National Post

BREVITY’S RAINBOW

- By Chri s Randle

Can’t and Won’t By Lydia Davis Farrar, Straus and Giroux 289 pp; $30

You could call Lydia Davis a great miniaturis­t, though that invites the question: What’s your unit of measuremen­t? Unlike most American writers receiving internatio­nal prizes, she does tend to focus on very short stories, but they might be better described as succinct, exploding the accreted clichés of literary fiction, until so much of that intricate plotting, deft characteri­zation, etc., seems to be futile marketing copy. In this she resembles the misunderst­ood modernist Ronald Firbank, who laconicall­y boasted: “I think nothing of filing 50 pages down to make a brief, crisp paragraph.” Davis’s fiction does not blithely glide over “contempora­ry events” or sing a threnody for the aging-yet-sexual man. She has more interestin­g work to do. Her Collected Stories barely exceeds 700 pages, a faint rebuke of every novel that wastes as much space. I’d trade away Philip Roth’s bibliograp­hy if you gave me “Spring Spleen” in return: “I am happy the leaves are growing large so quickly. Soon they will hide the neighbour and her screaming child.”

Her new collection Can’t and Won’t makes use of extreme brevity as well, often to bracket deadpan jokes, tight little bows that unravel in your hands. The unabridged “Bloomingto­n” goes like this: “Now that I have been here for a little while, I can say with confidence that I have never been here before.” Elsewhere, neat simplicity is less façade than grist. Like Raymond Queneau’s Exercises in Style, the twin variations of “Reversible Story” become more striking for their absence of incident. “Master” comes across as both self-help and thriller, or erotica that’s mocking erotica. And “Men” demonstrat­es that, despite Davis’s wry restraint, her prose can still trot into flight: “Every now and then, it is true, a man rises in our midst like a pine tree, and looks savagely at us, and sends us hobbling away in great floods to hide in the caves and gullies until he is gone.”

With her longer stories, Davis works in subtler gradations. The one where a camp salonniere deplores the frightful habits of her maids is another, unexpected conjuring of Firbank, though she eschews his flamboyant language and sensual climates.

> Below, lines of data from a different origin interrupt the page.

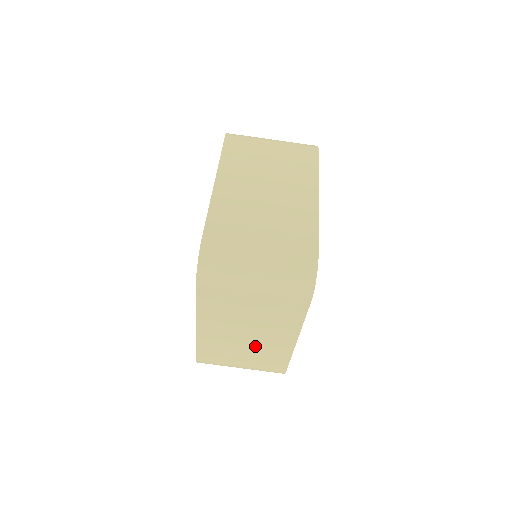
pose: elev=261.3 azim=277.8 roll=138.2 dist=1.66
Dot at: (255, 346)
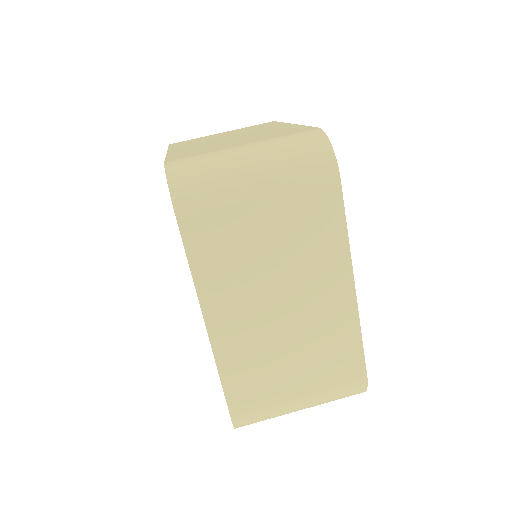
Dot at: (302, 331)
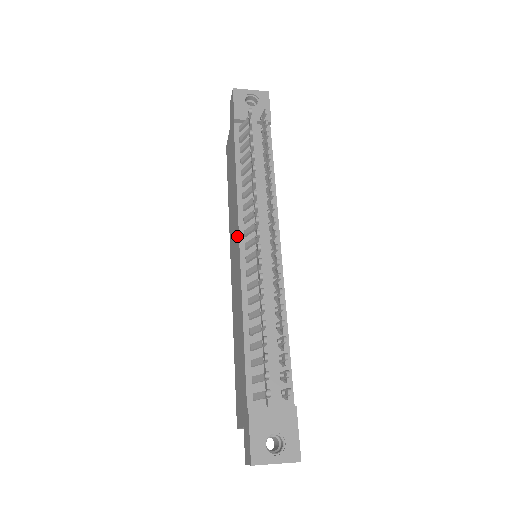
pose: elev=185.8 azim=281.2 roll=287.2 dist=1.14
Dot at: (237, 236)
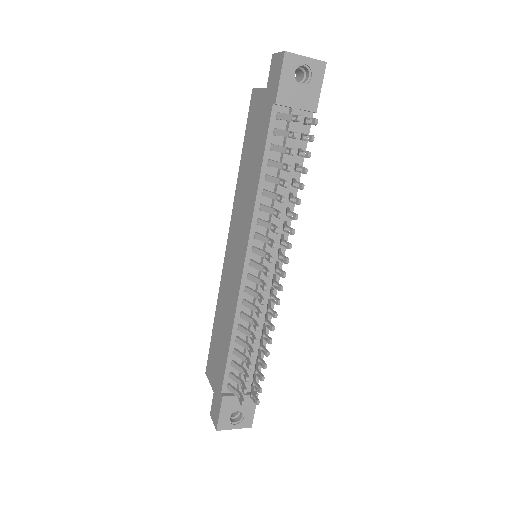
Dot at: (244, 245)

Davis is more concerned with interiorit­y, but not one recognizab­le as typical “novelistic” psychology. Nobody stumbles over any revelation­s. She revels in passing, even pedantic, thoughts, the kind most of us would feel vaguely embarrasse­d to record or recall. “How I Read as Quickly as Possible Through My Back Issues of the Times Literary Supplement” juxtaposes entries like: “I do not want to read about the life of Jerry Lewis”; “I do want to read about mammalian carnivores”; “Not interested in The Oxford Companion to Canadian Military History.”

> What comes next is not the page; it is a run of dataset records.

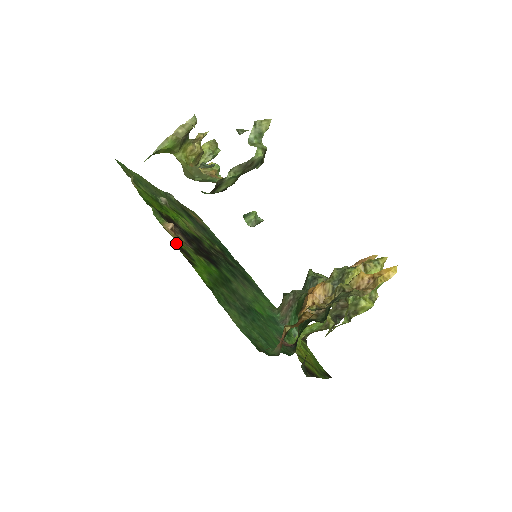
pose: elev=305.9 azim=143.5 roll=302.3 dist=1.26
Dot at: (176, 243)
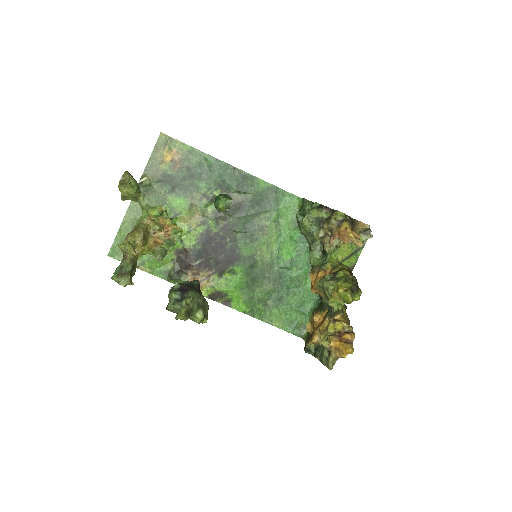
Dot at: occluded
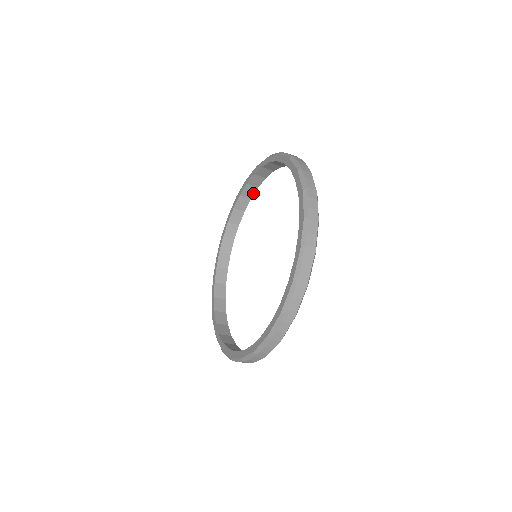
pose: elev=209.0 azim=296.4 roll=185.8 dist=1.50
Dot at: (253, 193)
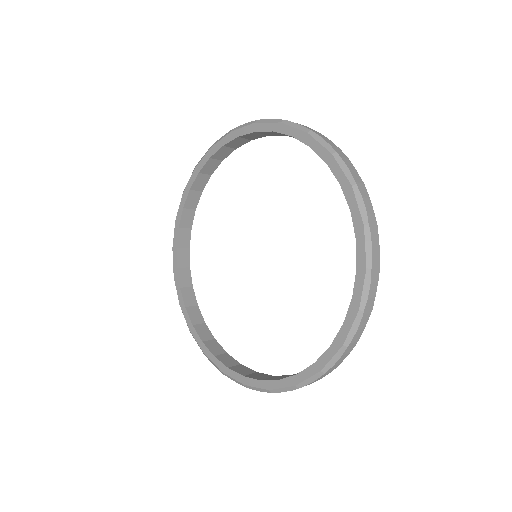
Dot at: (257, 137)
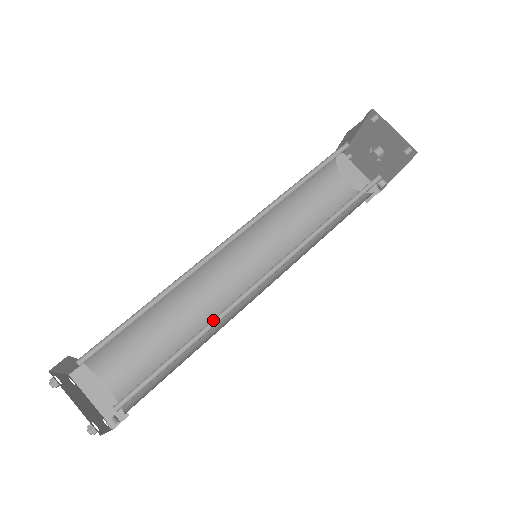
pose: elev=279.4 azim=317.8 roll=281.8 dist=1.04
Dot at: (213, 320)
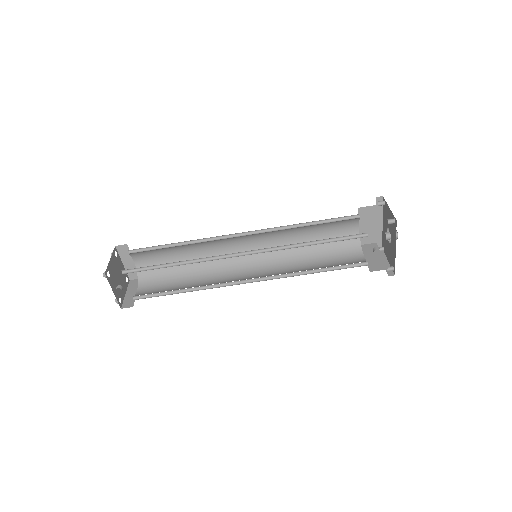
Dot at: (198, 261)
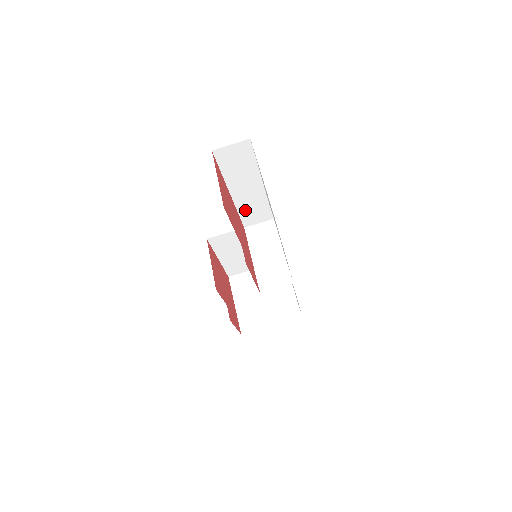
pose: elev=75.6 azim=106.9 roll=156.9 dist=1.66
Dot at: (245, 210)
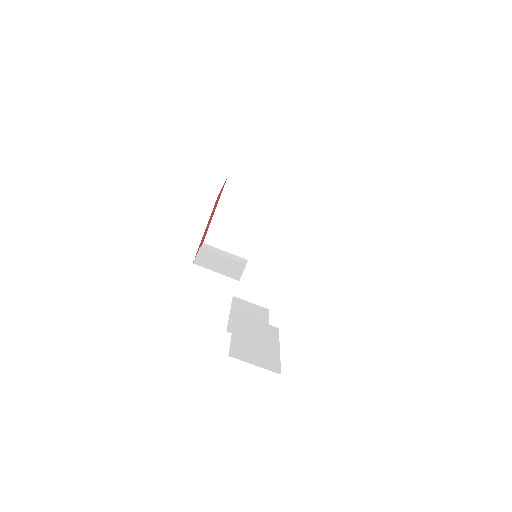
Dot at: occluded
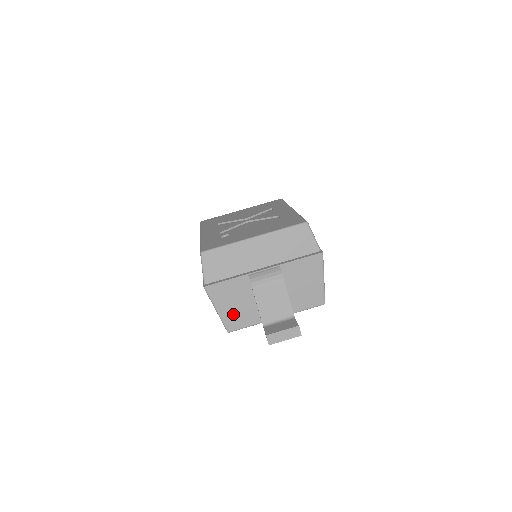
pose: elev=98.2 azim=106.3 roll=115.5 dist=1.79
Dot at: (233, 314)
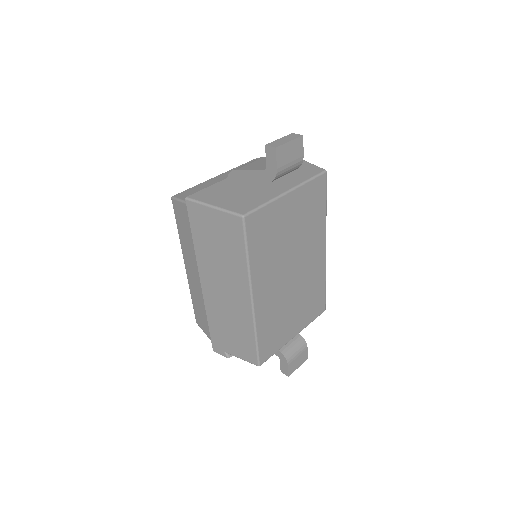
Dot at: (235, 203)
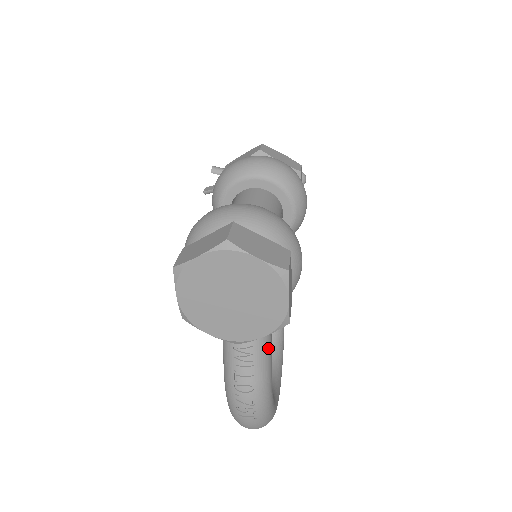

A few tropes here may be exhausting themselves. Whether addressed to a candy company or a frozen peas manufactur­er, Davis’s “letters of complaint” just aren’t as funny as the earlier examples. It’s a disappoint­ment both framed and soothed by two new forms, vignettes adapted from dreams and the letters of Flaubert. Davis produced a recent edition of Madame Bovary, and these stories all translate foreign dialects in turn, whether the country is 1850s France or a friend’s subconscio­us. Rendered in her calm prose, dormant reveries go from strange to mundane and then strange again: “We are in a clearing at night. Along one side, four Egyptian goddesses of immense size are positioned in profile and lit from behind. Black shapes of people come into the clearing and slip across the silhouette­s. A moon is pasted against the dark sky.”

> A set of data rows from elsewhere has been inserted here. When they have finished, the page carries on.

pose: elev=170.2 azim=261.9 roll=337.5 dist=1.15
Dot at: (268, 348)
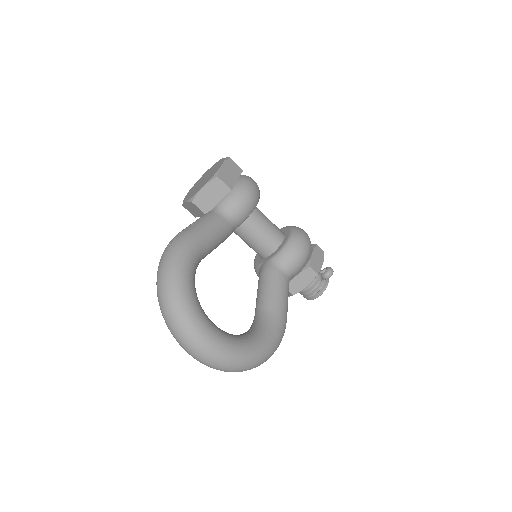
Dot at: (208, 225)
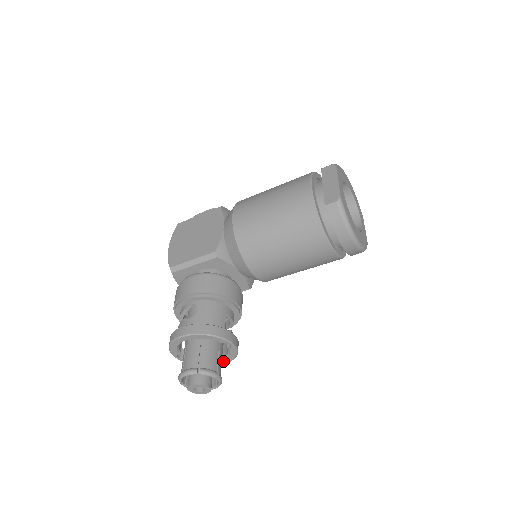
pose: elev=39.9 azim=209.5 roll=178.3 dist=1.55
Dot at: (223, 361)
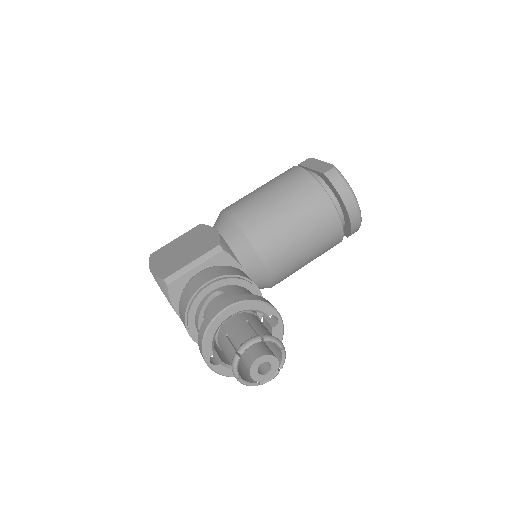
Dot at: occluded
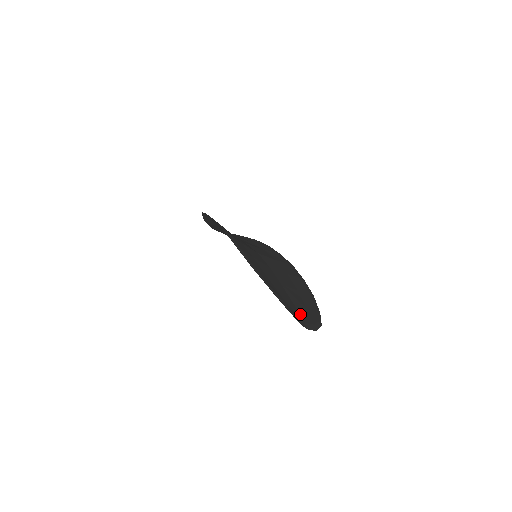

In the title story, the narrator explains: “I was recently denied a writing prize because, they said, I was lazy. What they meant by lazy was that I used too many contractio­ns: for instance, I would not write out in full the words cannot and will not, but instead contracted them to can’t and won’t.” It’s hard not to picture this they as male — one imagines the jury adding “domestic” or “selfobsess­ed” — and, to quote the editor Robbie Myers, “men have always confused length with quality.” You can read another slyly serrated polemic into Davis’s words, too, about the many fripperies believed integral to fiction, and how much remains untried.